When Aaron Brooks supplanted Rodney Stuckey as the backup point guard late in the season, Nate McMillan’s reluctance to have him trade roles with Monta Ellis was perplexing. Brooks shot 36.8 percent on catch and shoot three-pointers. Ellis, the better playmaker of the two, barely shot above 30 percent.
Granted, Brooks (18 points) earned the attention of the Grizzlies in this particular contest, but check out how unfazed Mike Conley is, here, by the non-shooting shooting guard standing in the corner.

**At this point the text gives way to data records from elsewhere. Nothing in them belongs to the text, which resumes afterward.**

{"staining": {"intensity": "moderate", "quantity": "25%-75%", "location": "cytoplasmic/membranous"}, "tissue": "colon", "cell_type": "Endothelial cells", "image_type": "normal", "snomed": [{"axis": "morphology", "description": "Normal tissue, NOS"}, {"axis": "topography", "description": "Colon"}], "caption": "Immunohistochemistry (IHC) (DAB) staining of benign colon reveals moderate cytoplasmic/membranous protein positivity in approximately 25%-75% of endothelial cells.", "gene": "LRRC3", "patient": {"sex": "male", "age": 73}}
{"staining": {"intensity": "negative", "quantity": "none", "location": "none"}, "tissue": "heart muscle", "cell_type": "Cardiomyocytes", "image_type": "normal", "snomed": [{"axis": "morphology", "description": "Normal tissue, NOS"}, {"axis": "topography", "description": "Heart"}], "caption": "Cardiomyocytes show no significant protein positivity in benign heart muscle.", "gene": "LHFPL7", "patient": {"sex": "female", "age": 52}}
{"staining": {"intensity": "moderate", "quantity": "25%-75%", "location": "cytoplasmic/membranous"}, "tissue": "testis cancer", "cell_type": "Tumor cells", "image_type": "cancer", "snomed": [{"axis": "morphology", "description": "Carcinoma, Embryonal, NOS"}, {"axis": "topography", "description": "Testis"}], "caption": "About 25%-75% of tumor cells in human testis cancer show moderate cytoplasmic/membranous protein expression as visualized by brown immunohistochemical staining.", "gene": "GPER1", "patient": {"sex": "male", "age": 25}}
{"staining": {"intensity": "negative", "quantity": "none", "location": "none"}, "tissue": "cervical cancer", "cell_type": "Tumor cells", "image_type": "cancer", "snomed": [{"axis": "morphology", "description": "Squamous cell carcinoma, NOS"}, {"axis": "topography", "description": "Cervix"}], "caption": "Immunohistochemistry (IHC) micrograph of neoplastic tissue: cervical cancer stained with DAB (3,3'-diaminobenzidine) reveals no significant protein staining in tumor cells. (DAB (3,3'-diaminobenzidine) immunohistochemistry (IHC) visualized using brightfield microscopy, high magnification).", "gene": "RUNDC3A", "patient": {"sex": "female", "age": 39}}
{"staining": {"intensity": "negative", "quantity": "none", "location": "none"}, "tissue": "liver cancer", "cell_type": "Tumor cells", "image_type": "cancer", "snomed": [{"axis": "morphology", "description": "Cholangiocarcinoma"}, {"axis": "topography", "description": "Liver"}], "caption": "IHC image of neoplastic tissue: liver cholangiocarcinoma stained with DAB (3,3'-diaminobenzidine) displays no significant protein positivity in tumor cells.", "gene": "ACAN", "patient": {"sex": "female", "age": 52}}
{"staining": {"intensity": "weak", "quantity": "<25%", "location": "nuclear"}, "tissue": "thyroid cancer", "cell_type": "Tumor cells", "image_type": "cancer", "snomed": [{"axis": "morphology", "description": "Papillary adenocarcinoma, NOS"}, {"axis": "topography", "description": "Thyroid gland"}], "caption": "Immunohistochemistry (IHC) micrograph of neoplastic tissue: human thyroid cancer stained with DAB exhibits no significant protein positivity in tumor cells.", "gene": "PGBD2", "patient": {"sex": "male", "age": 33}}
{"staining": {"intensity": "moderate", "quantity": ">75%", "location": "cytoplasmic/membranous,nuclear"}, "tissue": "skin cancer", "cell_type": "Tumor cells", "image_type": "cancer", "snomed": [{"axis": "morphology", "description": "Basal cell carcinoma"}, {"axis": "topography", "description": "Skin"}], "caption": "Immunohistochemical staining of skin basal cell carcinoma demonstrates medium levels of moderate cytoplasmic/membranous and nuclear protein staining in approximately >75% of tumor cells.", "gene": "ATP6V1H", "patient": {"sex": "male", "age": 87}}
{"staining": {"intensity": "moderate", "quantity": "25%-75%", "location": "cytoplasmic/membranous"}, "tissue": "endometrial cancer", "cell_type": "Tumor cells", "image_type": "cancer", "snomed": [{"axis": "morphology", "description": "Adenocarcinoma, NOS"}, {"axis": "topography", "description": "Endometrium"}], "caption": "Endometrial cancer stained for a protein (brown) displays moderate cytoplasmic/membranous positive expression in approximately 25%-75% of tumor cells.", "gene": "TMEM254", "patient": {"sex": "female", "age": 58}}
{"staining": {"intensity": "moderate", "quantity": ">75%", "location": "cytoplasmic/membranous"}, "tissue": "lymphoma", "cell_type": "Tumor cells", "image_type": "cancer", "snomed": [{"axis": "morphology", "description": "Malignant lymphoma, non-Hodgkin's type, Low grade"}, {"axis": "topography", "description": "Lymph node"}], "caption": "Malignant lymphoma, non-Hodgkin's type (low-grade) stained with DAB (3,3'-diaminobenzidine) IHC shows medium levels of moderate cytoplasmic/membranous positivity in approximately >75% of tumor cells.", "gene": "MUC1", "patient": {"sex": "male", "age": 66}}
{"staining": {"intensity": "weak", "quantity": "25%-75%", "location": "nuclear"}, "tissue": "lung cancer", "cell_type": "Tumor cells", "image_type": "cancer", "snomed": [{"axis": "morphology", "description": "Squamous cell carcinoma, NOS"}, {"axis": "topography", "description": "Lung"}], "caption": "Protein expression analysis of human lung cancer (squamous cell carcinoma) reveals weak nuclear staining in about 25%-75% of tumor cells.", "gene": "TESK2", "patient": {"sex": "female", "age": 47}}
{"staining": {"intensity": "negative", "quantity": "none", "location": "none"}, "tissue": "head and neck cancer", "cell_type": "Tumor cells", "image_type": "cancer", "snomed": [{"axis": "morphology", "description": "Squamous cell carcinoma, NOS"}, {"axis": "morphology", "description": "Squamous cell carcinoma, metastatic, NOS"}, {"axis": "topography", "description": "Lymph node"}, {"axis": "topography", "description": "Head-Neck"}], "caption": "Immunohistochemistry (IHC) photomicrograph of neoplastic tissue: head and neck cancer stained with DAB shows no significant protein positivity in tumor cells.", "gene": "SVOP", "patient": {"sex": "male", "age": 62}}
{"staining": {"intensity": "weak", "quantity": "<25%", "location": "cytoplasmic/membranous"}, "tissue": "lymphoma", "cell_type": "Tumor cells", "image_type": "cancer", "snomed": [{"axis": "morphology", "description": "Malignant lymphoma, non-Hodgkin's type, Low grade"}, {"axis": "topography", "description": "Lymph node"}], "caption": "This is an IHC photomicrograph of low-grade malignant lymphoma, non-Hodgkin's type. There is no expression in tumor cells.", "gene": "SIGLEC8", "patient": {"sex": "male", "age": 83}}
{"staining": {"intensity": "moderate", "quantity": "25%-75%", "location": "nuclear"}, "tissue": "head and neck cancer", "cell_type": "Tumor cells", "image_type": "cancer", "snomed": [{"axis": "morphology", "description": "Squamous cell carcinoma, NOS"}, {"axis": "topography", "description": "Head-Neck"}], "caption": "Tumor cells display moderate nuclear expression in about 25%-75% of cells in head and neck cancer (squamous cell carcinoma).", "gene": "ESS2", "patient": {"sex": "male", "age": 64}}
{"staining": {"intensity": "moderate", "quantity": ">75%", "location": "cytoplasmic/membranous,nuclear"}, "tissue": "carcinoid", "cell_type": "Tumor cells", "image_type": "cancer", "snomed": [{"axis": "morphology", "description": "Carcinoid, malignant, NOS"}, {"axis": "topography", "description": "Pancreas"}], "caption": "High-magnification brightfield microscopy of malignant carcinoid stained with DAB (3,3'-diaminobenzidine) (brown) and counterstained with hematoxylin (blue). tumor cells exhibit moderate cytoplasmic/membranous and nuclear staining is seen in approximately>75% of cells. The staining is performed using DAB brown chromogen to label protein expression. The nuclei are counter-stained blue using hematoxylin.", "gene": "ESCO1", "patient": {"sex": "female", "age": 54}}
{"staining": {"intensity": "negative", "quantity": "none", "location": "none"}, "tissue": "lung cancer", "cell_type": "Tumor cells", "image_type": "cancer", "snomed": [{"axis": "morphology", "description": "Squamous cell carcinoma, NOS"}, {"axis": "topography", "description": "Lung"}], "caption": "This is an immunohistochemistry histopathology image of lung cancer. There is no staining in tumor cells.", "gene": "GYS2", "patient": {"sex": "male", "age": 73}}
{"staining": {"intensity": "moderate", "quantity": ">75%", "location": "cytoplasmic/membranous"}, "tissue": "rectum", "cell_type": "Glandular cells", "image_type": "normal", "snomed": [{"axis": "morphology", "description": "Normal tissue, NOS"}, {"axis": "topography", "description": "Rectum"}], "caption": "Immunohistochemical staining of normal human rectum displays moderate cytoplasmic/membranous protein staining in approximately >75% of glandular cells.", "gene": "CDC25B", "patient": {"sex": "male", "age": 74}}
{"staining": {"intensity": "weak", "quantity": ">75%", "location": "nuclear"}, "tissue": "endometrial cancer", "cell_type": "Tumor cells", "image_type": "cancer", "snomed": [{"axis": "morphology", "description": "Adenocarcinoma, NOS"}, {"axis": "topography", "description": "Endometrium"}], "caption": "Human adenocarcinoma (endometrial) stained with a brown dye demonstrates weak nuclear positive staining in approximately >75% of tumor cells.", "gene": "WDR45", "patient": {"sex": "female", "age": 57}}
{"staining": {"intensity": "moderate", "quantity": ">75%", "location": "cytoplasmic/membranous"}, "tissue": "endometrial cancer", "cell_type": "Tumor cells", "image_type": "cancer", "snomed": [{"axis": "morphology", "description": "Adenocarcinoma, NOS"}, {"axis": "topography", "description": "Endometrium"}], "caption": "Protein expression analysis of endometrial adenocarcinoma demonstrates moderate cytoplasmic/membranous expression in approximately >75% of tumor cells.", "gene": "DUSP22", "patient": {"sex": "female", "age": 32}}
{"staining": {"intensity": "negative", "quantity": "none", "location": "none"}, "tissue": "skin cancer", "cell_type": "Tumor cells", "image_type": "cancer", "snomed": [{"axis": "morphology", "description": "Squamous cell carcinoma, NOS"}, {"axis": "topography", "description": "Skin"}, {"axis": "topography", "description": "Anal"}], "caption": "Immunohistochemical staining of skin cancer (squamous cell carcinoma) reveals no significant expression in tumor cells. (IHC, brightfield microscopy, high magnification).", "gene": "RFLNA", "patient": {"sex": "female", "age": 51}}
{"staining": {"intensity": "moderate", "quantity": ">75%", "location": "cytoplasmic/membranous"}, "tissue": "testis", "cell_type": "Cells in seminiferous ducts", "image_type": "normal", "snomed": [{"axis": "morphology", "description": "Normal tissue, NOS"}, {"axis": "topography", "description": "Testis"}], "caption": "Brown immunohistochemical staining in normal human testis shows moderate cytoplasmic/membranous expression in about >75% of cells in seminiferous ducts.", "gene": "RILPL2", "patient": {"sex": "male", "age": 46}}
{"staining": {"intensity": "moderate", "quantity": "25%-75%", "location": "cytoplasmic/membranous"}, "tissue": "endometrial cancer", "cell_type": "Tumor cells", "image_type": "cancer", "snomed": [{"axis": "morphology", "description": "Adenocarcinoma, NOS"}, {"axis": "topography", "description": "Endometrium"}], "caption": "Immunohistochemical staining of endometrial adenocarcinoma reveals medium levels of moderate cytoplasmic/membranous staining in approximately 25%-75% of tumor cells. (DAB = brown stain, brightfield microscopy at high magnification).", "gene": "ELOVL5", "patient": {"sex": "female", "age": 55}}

Another problem with this juxtaposition is that Brooks had a tendency to dance with the ball and shot hunt when he had full control of the team’s point guard duties. Lance Stephenson’s arrival restored what should’ve been the bench’s natural order because greater emphasis was placed on surrounding the prodigal point wing with shooters.
With Stephenson setting the table for Brooks off-ball along with Paul George, C.J. Miles, and Kevin Seraphin, the Pacers outscored opponents by 25.5 points per 100 possessions over the last five games of the regular season.
Then, the playoffs happened...
How did Aaron Brooks disappoint?
There was a reason Brooks never saw the floor in Game 2, Game 3, or Game 4 against the Cleveland Cavaliers: His defense —- made worse by his diminutive stature — was too much of a liability in Game 1.
Switching everything, as bamboozling as it already was for the Pacers, proved even more challenging with the 32-year-old’s 6-foot frame in the mix. He got bullied by Kevin Love on the block, and Channing Frye got free for a wide open layup off a cut when he and C.J. Miles had this miscommunication.
In the seven total minutes he played in the playoffs, the Pacers got outscored by 24.3 points per 100 possessions.
While making the media rounds last week, Kevin Pritchard made three things plain: His desire to pursue size for position, his belief in Joe Young, and how much Lance Stephenson would factor into the team’s future plans. Reading between the lines, none of this bodes well for Aaron Brooks.
The Pacers are well-aware that they can’t switch everything with a small backcourt. They already have Lance to man the backup point guard duties, and they can exercise Young’s option if they want a small, off-ball threat. Prior to and during the regular season, they needed Brooks to spread the floor. By season’s end, his size dictated that they would have to take him off of it.